*** Input Section Begins ***

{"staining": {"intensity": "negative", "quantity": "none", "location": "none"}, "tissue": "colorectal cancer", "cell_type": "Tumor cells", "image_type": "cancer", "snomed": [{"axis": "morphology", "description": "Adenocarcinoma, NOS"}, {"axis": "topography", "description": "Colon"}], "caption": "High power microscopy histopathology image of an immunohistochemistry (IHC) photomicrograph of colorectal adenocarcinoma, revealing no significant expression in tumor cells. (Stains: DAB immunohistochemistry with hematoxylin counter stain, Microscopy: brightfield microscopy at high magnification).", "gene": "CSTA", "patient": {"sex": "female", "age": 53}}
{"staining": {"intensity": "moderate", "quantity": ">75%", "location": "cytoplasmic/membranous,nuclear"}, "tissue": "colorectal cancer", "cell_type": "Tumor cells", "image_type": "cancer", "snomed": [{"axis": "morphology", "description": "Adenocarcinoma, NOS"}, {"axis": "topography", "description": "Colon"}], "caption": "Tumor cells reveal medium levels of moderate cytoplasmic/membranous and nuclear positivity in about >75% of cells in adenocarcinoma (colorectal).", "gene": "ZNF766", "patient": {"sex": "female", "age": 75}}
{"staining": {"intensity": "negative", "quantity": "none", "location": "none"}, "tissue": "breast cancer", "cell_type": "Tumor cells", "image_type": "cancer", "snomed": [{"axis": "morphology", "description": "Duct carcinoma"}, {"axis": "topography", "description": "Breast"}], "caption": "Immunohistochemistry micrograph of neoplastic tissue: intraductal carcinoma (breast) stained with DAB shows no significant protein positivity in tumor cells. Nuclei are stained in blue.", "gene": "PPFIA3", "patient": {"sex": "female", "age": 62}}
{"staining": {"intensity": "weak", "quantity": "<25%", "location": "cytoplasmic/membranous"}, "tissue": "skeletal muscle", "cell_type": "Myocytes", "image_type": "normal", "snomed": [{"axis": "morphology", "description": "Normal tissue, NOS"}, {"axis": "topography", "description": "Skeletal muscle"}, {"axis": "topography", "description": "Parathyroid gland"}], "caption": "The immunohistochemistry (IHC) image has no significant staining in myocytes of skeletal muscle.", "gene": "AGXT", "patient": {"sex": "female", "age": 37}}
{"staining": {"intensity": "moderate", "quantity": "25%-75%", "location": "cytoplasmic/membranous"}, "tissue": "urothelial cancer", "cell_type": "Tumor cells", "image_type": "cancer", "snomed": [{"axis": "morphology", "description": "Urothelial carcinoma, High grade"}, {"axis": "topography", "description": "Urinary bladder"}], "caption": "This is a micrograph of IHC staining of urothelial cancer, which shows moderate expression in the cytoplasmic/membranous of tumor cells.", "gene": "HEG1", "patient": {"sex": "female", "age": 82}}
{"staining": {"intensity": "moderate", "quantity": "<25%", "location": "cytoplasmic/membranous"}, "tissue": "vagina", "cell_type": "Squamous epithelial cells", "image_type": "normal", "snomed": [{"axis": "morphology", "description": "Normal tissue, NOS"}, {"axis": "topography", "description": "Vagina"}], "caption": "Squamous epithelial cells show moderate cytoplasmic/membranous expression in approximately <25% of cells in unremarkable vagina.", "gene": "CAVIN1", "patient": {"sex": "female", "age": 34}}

*** Input Section Ends ***

Assigned task: Return the records exactly, character for character.

Solution to this problem:
{"staining": {"intensity": "negative", "quantity": "none", "location": "none"}, "tissue": "colorectal cancer", "cell_type": "Tumor cells", "image_type": "cancer", "snomed": [{"axis": "morphology", "description": "Adenocarcinoma, NOS"}, {"axis": "topography", "description": "Colon"}], "caption": "High power microscopy histopathology image of an immunohistochemistry (IHC) photomicrograph of colorectal adenocarcinoma, revealing no significant expression in tumor cells. (Stains: DAB immunohistochemistry with hematoxylin counter stain, Microscopy: brightfield microscopy at high magnification).", "gene": "CSTA", "patient": {"sex": "female", "age": 53}}
{"staining": {"intensity": "moderate", "quantity": ">75%", "location": "cytoplasmic/membranous,nuclear"}, "tissue": "colorectal cancer", "cell_type": "Tumor cells", "image_type": "cancer", "snomed": [{"axis": "morphology", "description": "Adenocarcinoma, NOS"}, {"axis": "topography", "description": "Colon"}], "caption": "Tumor cells reveal medium levels of moderate cytoplasmic/membranous and nuclear positivity in about >75% of cells in adenocarcinoma (colorectal).", "gene": "ZNF766", "patient": {"sex": "female", "age": 75}}
{"staining": {"intensity": "negative", "quantity": "none", "location": "none"}, "tissue": "breast cancer", "cell_type": "Tumor cells", "image_type": "cancer", "snomed": [{"axis": "morphology", "description": "Duct carcinoma"}, {"axis": "topography", "description": "Breast"}], "caption": "Immunohistochemistry micrograph of neoplastic tissue: intraductal carcinoma (breast) stained with DAB shows no significant protein positivity in tumor cells. Nuclei are stained in blue.", "gene": "PPFIA3", "patient": {"sex": "female", "age": 62}}
{"staining": {"intensity": "weak", "quantity": "<25%", "location": "cytoplasmic/membranous"}, "tissue": "skeletal muscle", "cell_type": "Myocytes", "image_type": "normal", "snomed": [{"axis": "morphology", "description": "Normal tissue, NOS"}, {"axis": "topography", "description": "Skeletal muscle"}, {"axis": "topography", "description": "Parathyroid gland"}], "caption": "The immunohistochemistry (IHC) image has no significant staining in myocytes of skeletal muscle.", "gene": "AGXT", "patient": {"sex": "female", "age": 37}}
{"staining": {"intensity": "moderate", "quantity": "25%-75%", "location": "cytoplasmic/membranous"}, "tissue": "urothelial cancer", "cell_type": "Tumor cells", "image_type": "cancer", "snomed": [{"axis": "morphology", "description": "Urothelial carcinoma, High grade"}, {"axis": "topography", "description": "Urinary bladder"}], "caption": "This is a micrograph of IHC staining of urothelial cancer, which shows moderate expression in the cytoplasmic/membranous of tumor cells.", "gene": "HEG1", "patient": {"sex": "female", "age": 82}}
{"staining": {"intensity": "moderate", "quantity": "<25%", "location": "cytoplasmic/membranous"}, "tissue": "vagina", "cell_type": "Squamous epithelial cells", "image_type": "normal", "snomed": [{"axis": "morphology", "description": "Normal tissue, NOS"}, {"axis": "topography", "description": "Vagina"}], "caption": "Squamous epithelial cells show moderate cytoplasmic/membranous expression in approximately <25% of cells in unremarkable vagina.", "gene": "CAVIN1", "patient": {"sex": "female", "age": 34}}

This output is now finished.